The High Cost of Low Corporate Taxes

Monday’s federal budget will certainly reaffirm the corporate-tax reductions already scheduled through 2011 and may announce further reductions. Between 2001 and 2004, the federal government reduced its corporate-income-tax rate from 28% to 21% and began phasing out its corporate-capital tax.  It has committed to eliminate the corporate surtax and reduce the corporate-income-tax rate to 18.5% between 2008 and 2011.

These latter reductions were proposed by the Liberals in Budget 2005, but removed by the NDP. The Liberals revived them in the 2005 Economic and Fiscal Update, and the Conservatives confirmed them in Budget 2006.

The following table shows federal corporate-tax revenues as proportions of all federal revenue, Gross Domestic Product (GDP), and corporate profits.  The fact that corporate taxes have bounced back a bit relative to other revenues and GDP reflects the recent, record-high level of pre-tax profit as a share of GDP.  The most telling statistic is federal corporate taxes as a share of these profits, which has remained around 17%.

The table estimates the cost of corporate-tax cuts as the additional amount that would have been collected if corporate taxes had remained constant as a share of pre-tax profits through 2006. In the absence of future profit projections, my post-2006 “forgone revenue” estimates are based on corporate taxes as a constant share of GDP.

The $10 billion forgone in each of the last three years (2004, 2005, and 2006) could be compared to the “big ticket” spending programs announced by Paul Martin, which always seemed to cost $5 billion over five years.

Federal Corporate Tax Revenues, 2000 – 2010 ($ Billions)

 

Statistics Canada Figures

(Calendar Year)

Finance Projections (Fiscal Year)

2000

2002

2004

2006

2008-09

2010-11

Revenue Collected

$31.8

$24.3

$30.1

$35.6

$33.9

$35.4

As a Percentage of:

           

Federal Revenues

16.2%

12.7%

14.7%

15.5%

13.8%

13.4%

GDP

3.0%

2.1%

2.3%

2.5%

2.1%

1.9%

Pre-Tax Profits

21.6%

16.5%

16.4%

16.6%

?

?

 

Revenue Forgone

 

$0

 

$7.4

 

$9.5

 

$10.6

 

$13.7

 

$19.6

The corporate-tax system is somewhat “progressive”, in the sense that the effective tax rate rises with profits: the small-business rate is far lower than the general rate and most corporations can shelter some initial increment of profits from tax.

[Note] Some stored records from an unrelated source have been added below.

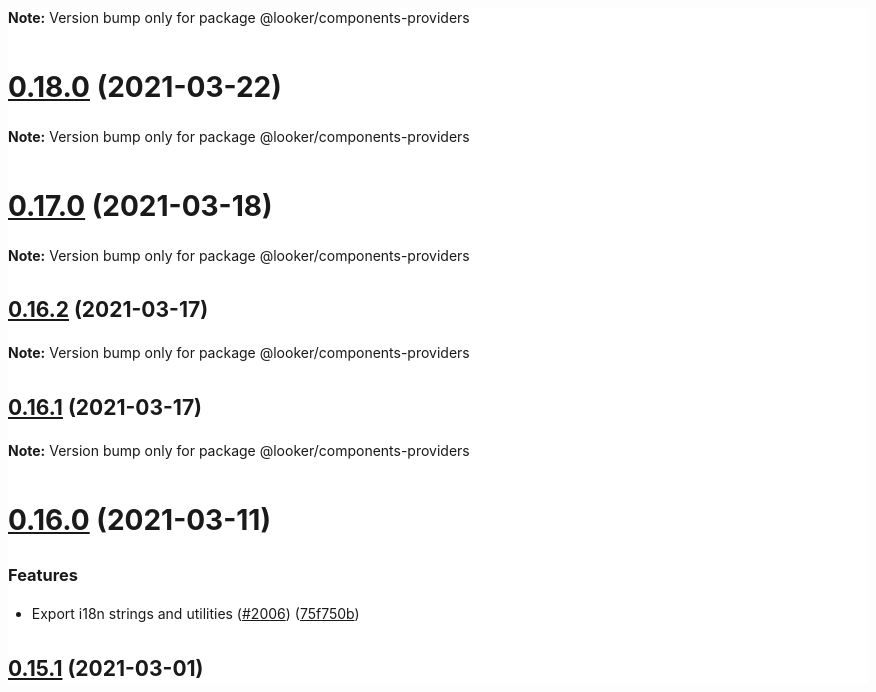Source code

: **Note:** Version bump only for package @looker/components-providers





# [0.18.0](https://github.com/looker-open-source/components/compare/v0.17.0...v0.18.0) (2021-03-22)

**Note:** Version bump only for package @looker/components-providers





# [0.17.0](https://github.com/looker-open-source/components/compare/v0.16.2...v0.17.0) (2021-03-18)

**Note:** Version bump only for package @looker/components-providers





## [0.16.2](https://github.com/looker-open-source/components/compare/v0.16.0...v0.16.2) (2021-03-17)

**Note:** Version bump only for package @looker/components-providers





## [0.16.1](https://github.com/looker-open-source/components/compare/v0.16.0...v0.16.1) (2021-03-17)

**Note:** Version bump only for package @looker/components-providers





# [0.16.0](https://github.com/looker-open-source/components/compare/v0.15.1...v0.16.0) (2021-03-11)


### Features

* Export i18n strings and utilities ([#2006](https://github.com/looker-open-source/components/issues/2006)) ([75f750b](https://github.com/looker-open-source/components/commit/75f750b5da86f1a04ccab7a3d277d3699afd9318))





## [0.15.1](https://github.com/looker-open-source/components/compare/v0.15.0...v0.15.1) (2021-03-01)
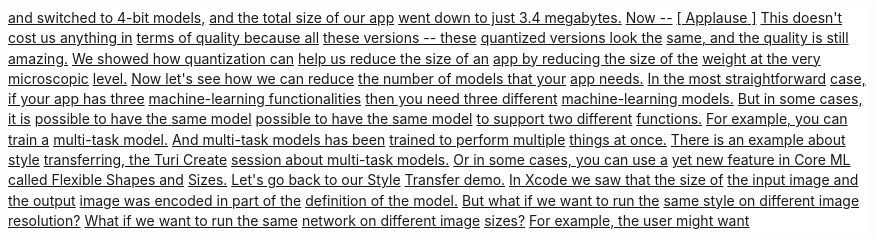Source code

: [and switched to 4-bit models,](https://developer.apple.com/videos/wwdc2018/videos/play/wwdc2018/708/?time=1090) [and the total size of our app](https://developer.apple.com/videos/wwdc2018/videos/play/wwdc2018/708/?time=1093) [went down to just 3.4 megabytes.](https://developer.apple.com/videos/wwdc2018/videos/play/wwdc2018/708/?time=1094) [Now --](https://developer.apple.com/videos/wwdc2018/videos/play/wwdc2018/708/?time=1096) [[ Applause ]](https://developer.apple.com/videos/wwdc2018/videos/play/wwdc2018/708/?time=1097) [This doesn't cost us anything in](https://developer.apple.com/videos/wwdc2018/videos/play/wwdc2018/708/?time=1103) [terms of quality because all](https://developer.apple.com/videos/wwdc2018/videos/play/wwdc2018/708/?time=1104) [these versions -- these](https://developer.apple.com/videos/wwdc2018/videos/play/wwdc2018/708/?time=1106) [quantized versions look the](https://developer.apple.com/videos/wwdc2018/videos/play/wwdc2018/708/?time=1107) [same, and the quality is still](https://developer.apple.com/videos/wwdc2018/videos/play/wwdc2018/708/?time=1109) [amazing.](https://developer.apple.com/videos/wwdc2018/videos/play/wwdc2018/708/?time=1111) [We showed how quantization can](https://developer.apple.com/videos/wwdc2018/videos/play/wwdc2018/708/?time=1112) [help us reduce the size of an](https://developer.apple.com/videos/wwdc2018/videos/play/wwdc2018/708/?time=1116) [app by reducing the size of the](https://developer.apple.com/videos/wwdc2018/videos/play/wwdc2018/708/?time=1117) [weight at the very microscopic](https://developer.apple.com/videos/wwdc2018/videos/play/wwdc2018/708/?time=1119) [level.](https://developer.apple.com/videos/wwdc2018/videos/play/wwdc2018/708/?time=1120) [Now let's see how we can reduce](https://developer.apple.com/videos/wwdc2018/videos/play/wwdc2018/708/?time=1121) [the number of models that your](https://developer.apple.com/videos/wwdc2018/videos/play/wwdc2018/708/?time=1124) [app needs.](https://developer.apple.com/videos/wwdc2018/videos/play/wwdc2018/708/?time=1125) [In the most straightforward](https://developer.apple.com/videos/wwdc2018/videos/play/wwdc2018/708/?time=1126) [case, if your app has three](https://developer.apple.com/videos/wwdc2018/videos/play/wwdc2018/708/?time=1128) [machine-learning functionalities](https://developer.apple.com/videos/wwdc2018/videos/play/wwdc2018/708/?time=1131) [then you need three different](https://developer.apple.com/videos/wwdc2018/videos/play/wwdc2018/708/?time=1133) [machine-learning models.](https://developer.apple.com/videos/wwdc2018/videos/play/wwdc2018/708/?time=1134) [But in some cases, it is](https://developer.apple.com/videos/wwdc2018/videos/play/wwdc2018/708/?time=1136) [possible to have the same model](https://developer.apple.com/videos/wwdc2018/videos/play/wwdc2018/708/?time=1138) [possible to have the same model](https://developer.apple.com/videos/wwdc2018/videos/play/wwdc2018/708/?time=1138) [to support two different](https://developer.apple.com/videos/wwdc2018/videos/play/wwdc2018/708/?time=1141) [functions.](https://developer.apple.com/videos/wwdc2018/videos/play/wwdc2018/708/?time=1143) [For example, you can train a](https://developer.apple.com/videos/wwdc2018/videos/play/wwdc2018/708/?time=1144) [multi-task model.](https://developer.apple.com/videos/wwdc2018/videos/play/wwdc2018/708/?time=1146) [And multi-task models has been](https://developer.apple.com/videos/wwdc2018/videos/play/wwdc2018/708/?time=1146) [trained to perform multiple](https://developer.apple.com/videos/wwdc2018/videos/play/wwdc2018/708/?time=1149) [things at once.](https://developer.apple.com/videos/wwdc2018/videos/play/wwdc2018/708/?time=1150) [There is an example about style](https://developer.apple.com/videos/wwdc2018/videos/play/wwdc2018/708/?time=1152) [transferring, the Turi Create](https://developer.apple.com/videos/wwdc2018/videos/play/wwdc2018/708/?time=1153) [session about multi-task models.](https://developer.apple.com/videos/wwdc2018/videos/play/wwdc2018/708/?time=1154) [Or in some cases, you can use a](https://developer.apple.com/videos/wwdc2018/videos/play/wwdc2018/708/?time=1156) [yet new feature in Core ML](https://developer.apple.com/videos/wwdc2018/videos/play/wwdc2018/708/?time=1159) [called Flexible Shapes and](https://developer.apple.com/videos/wwdc2018/videos/play/wwdc2018/708/?time=1161) [Sizes.](https://developer.apple.com/videos/wwdc2018/videos/play/wwdc2018/708/?time=1162) [Let's go back to our Style](https://developer.apple.com/videos/wwdc2018/videos/play/wwdc2018/708/?time=1164) [Transfer demo.](https://developer.apple.com/videos/wwdc2018/videos/play/wwdc2018/708/?time=1167) [In Xcode we saw that the size of](https://developer.apple.com/videos/wwdc2018/videos/play/wwdc2018/708/?time=1168) [the input image and the output](https://developer.apple.com/videos/wwdc2018/videos/play/wwdc2018/708/?time=1170) [image was encoded in part of the](https://developer.apple.com/videos/wwdc2018/videos/play/wwdc2018/708/?time=1171) [definition of the model.](https://developer.apple.com/videos/wwdc2018/videos/play/wwdc2018/708/?time=1174) [But what if we want to run the](https://developer.apple.com/videos/wwdc2018/videos/play/wwdc2018/708/?time=1176) [same style on different image](https://developer.apple.com/videos/wwdc2018/videos/play/wwdc2018/708/?time=1178) [resolution?](https://developer.apple.com/videos/wwdc2018/videos/play/wwdc2018/708/?time=1179) [What if we want to run the same](https://developer.apple.com/videos/wwdc2018/videos/play/wwdc2018/708/?time=1181) [network on different image](https://developer.apple.com/videos/wwdc2018/videos/play/wwdc2018/708/?time=1182) [sizes?](https://developer.apple.com/videos/wwdc2018/videos/play/wwdc2018/708/?time=1184) [For example, the user might want](https://developer.apple.com/videos/wwdc2018/videos/play/wwdc2018/708/?time=1186)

Therefore, it is likely that the post-2000 decline in corporate profits explains part of the drop in taxes as a share of profits through 2002. In other words, not all of the $7.4 billion in forgone revenue for 2002 is attributable to corporate-tax cuts.

However, since 2004, pre-tax profits have been a higher share of GDP than in 2000. The fact that taxes as a share of profits remained so low is clearly attributable to corporate-tax cuts. By 2004, statutory corporate-tax rates were down by about one-quarter (28% to 21%). The above table confirms that corporate-tax revenues were down by the same magnitude ($10 billion out of a potential $40 billion). By 2010, statutory rates will be down by more than one-third (28% to 19% and no surtax) and the above table suggests a proportional loss of revenue ($20 billion out of a potential $55 billion). In other words, the “forgone revenue” figures seem quite plausible as estimates of the cost of corporate-tax cuts from 2004 onward.

Some economists would presumably argue that pre–tax corporate profits, and hence potential revenues, would not have grown so much without the corporate tax cuts. Theoretically, there are two ways in which tax cuts could increase Canadian pre-tax profits: by inducing corporations to make greater investments that generate greater profits and/or by inducing multinationals to report more of their profits in Canada. As Jim Stanford and TD Bank have shown, corporate tax cuts have not induced greater investment in Canada. The issue of reported profits should be addressed through tougher compliance measures in any case. Therefore, it seems reasonable to treat actual corporate profits as the potential tax base.

In conclusion, corporate-tax cuts now cost the federal government $10 billion annually and could soon cost it up to $20 billion annually, even if Budget 2007 announces no further reductions.  There is little evidence that these cuts have contributed, or will contribute, to increased business investment in the Canadian economy.